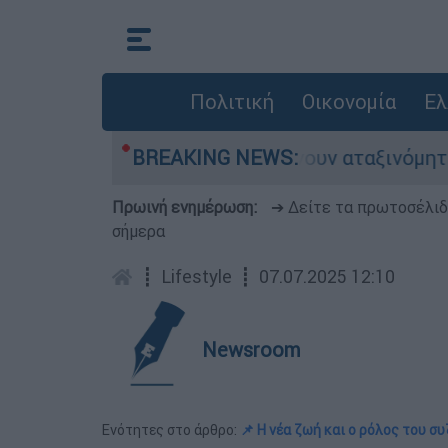
Πολιτική
Οικονομία
Ελ
δες αυτοκίνητα παραμένουν αταξινόμητα - Λύση 
BREAKING NEWS:
Πρωινή ενημέρωση:
➔ Δείτε τα πρωτοσέλι
σήμερα
┋
Lifestyle
┋
07.07.2025 12:10
Newsroom
Ενότητες στο άρθρο:
📌 Η νέα ζωή και ο ρόλος του σ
━━━━━━━━━━━━━━━━━━━━
— Work to be completed —
Render each line of text in the material above as a string in a JSON list, skipping blank lines and leaving out the pictures.

— The answer —
[
  "Πολιτική",
  "Οικονομία",
  "Ελ",
  "δες αυτοκίνητα παραμένουν αταξινόμητα - Λύση ",
  "BREAKING NEWS:",
  "Πρωινή ενημέρωση:",
  "➔ Δείτε τα πρωτοσέλι",
  "σήμερα",
  "┋",
  "Lifestyle",
  "┋",
  "07.07.2025 12:10",
  "Newsroom",
  "Ενότητες στο άρθρο:",
  "📌 Η νέα ζωή και ο ρόλος του σ"
]